=== Begin Enclosure ===

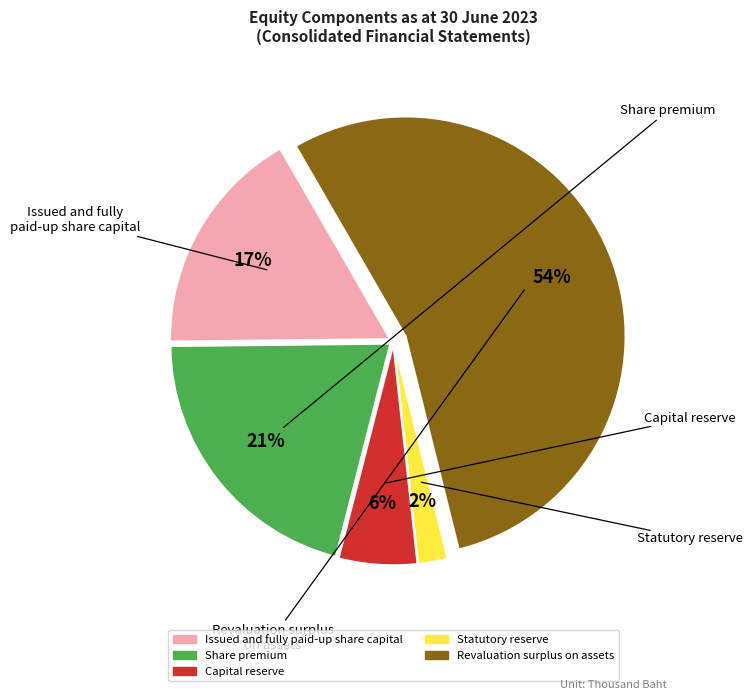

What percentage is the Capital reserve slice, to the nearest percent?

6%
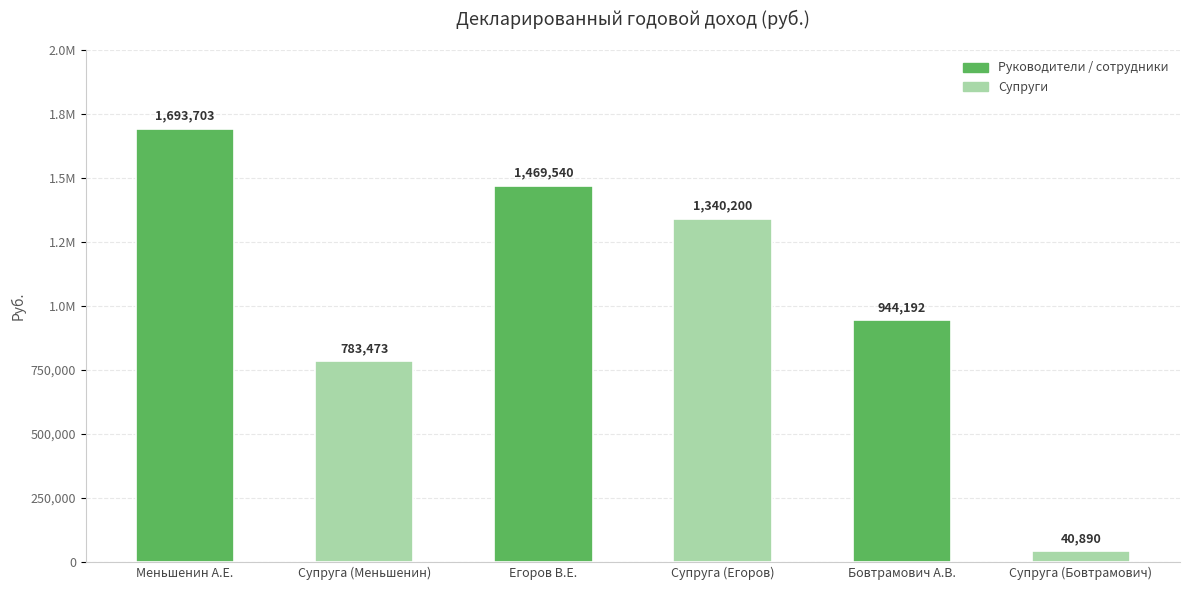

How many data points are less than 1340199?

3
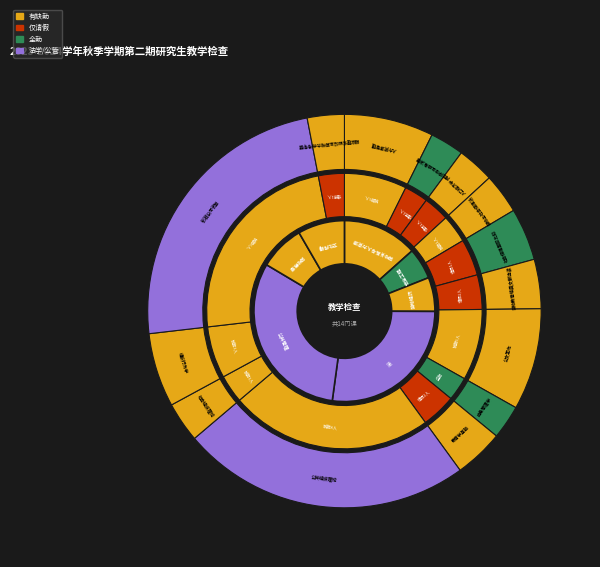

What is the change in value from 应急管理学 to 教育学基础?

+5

=== End Enclosure ===

WHAT YOU NEED TO DO: Please convert the records above into a numbered list of their lines. Skip the blank lines and leave out the pictures.

RESULT OF THE EXERCISE:
1. What percentage is the Capital reserve slice, to the nearest percent?
2. 6%
3. How many data points are less than 1340199?
4. 3
5. What is the change in value from 应急管理学 to 教育学基础?
6. +5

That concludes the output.